■ Problems and tasks ■
[A] Print the passage of the FCFS scheduling article that begins at the words "ProcessArrival TimeBurst Time" and stops after the words "P1, P2, P3.".
[B] Continue the FCFS scheduling article from the point where it stops.

■ Extracted text ■
###
FCFS algorithm in Kotlin | CPU scheduling | First Come First Serve

CPU scheduling is a process that determines the order in which processes will be executed on the CPU. There are various scheduling algorithms, and one of the simplest algorithms is the First Come First Serve (FCFS) algorithm.

In the FCFS algorithm, the processes are executed in the order in which they arrive. Each process is assigned a burst time, which is the amount of time it takes for the CPU to execute the process. Additionally, each process is also assigned an arrival time, which is the time at which the process arrives in the system.

The waiting time for a process is the amount of time it spends waiting in the queue before it can be executed. The turnaround time for a process is the amount of time it takes for the process to complete, including both the execution time and the waiting time.

Here’s an example to illustrate how the FCFS algorithm works:

Suppose we have three processes, P1, P2, and P3, with the following arrival times and burst times:

ProcessArrival TimeBurst Time
P106
P223
P344

To calculate the waiting time and turnaround time for each process, we first need to determine the order in which the processes will be executed. In FCFS, the order is determined by the arrival time, so the processes will be executed in the order P1, P2, P3.
###
(Saved entries)
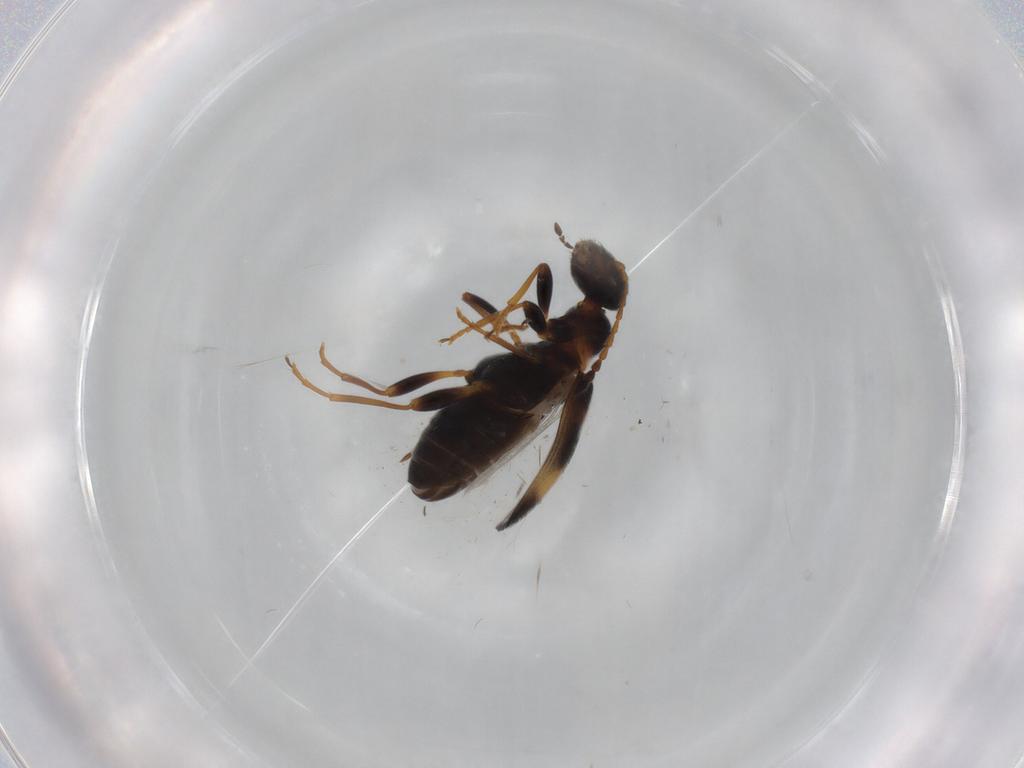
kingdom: Animalia
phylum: Arthropoda
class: Insecta
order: Coleoptera
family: Anthicidae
###
■ Answers to this exercise ■
[A]
ProcessArrival TimeBurst Time
P106
P223
P344

To calculate the waiting time and turnaround time for each process, we first need to determine the order in which the processes will be executed. In FCFS, the order is determined by the arrival time, so the processes will be executed in the order P1, P2, P3.

[B]
We can then calculate the waiting time and turnaround time for each process using the following formulas:

Waiting time = (time process completes – arrival time) – burst time Turnaround time = time process completes – arrival time

Using these formulas, we can calculate the waiting time and turnaround time for each process as follows:

ProcessArrival TimeBurst TimeWaiting TimeTurnaround Time
P10606
P22347
P34459

Overall, the FCFS algorithm is a simple and intuitive algorithm, but it can lead to long waiting times for processes that arrive later.

The Kotlin Code for FCFS is:

Kotlin
fun main() {
    print("Enter the number of processes: ")
    val n = readLine()?.toIntOrNull() ?: return

    // Create arrays to store arrival time, burst time, waiting time, and turn around time
    val arrivalTime = IntArray(n)
    val burstTime = IntArray(n)
    val waitingTime = IntArray(n)
    val turnAroundTime = IntArray(n)

    // Read arrival time and burst time for each process
    for (i in 0 until n) {
        print("Enter arrival time for process ${i+1}: ")
        arrivalTime[i] = readLine()?.toIntOrNull() ?: return

        print("Enter burst time for process ${i+1}: ")
        burstTime[i] = readLine()?.toIntOrNull() ?: return
    }

    // Sort the processes based on arrival time
    val processes = arrivalTime.indices.sortedBy { arrivalTime[it] }

    // Calculate waiting time and turn around time for each process
    var completionTime = 0
    for (i in processes) {
        while (arrivalTime[i]>completionTime)
            completionTime++
        waitingTime[i] = (completionTime - arrivalTime[i]).coerceAtLeast(0)
        turnAroundTime[i] = waitingTime[i] + burstTime[i]
        completionTime = (completionTime + burstTime[i]).coerceAtLeast(completionTime)
    }

    // Print table with process information
    println("Process\tArrival Time\tBurst Time\tWaiting Time\tTurn Around Time")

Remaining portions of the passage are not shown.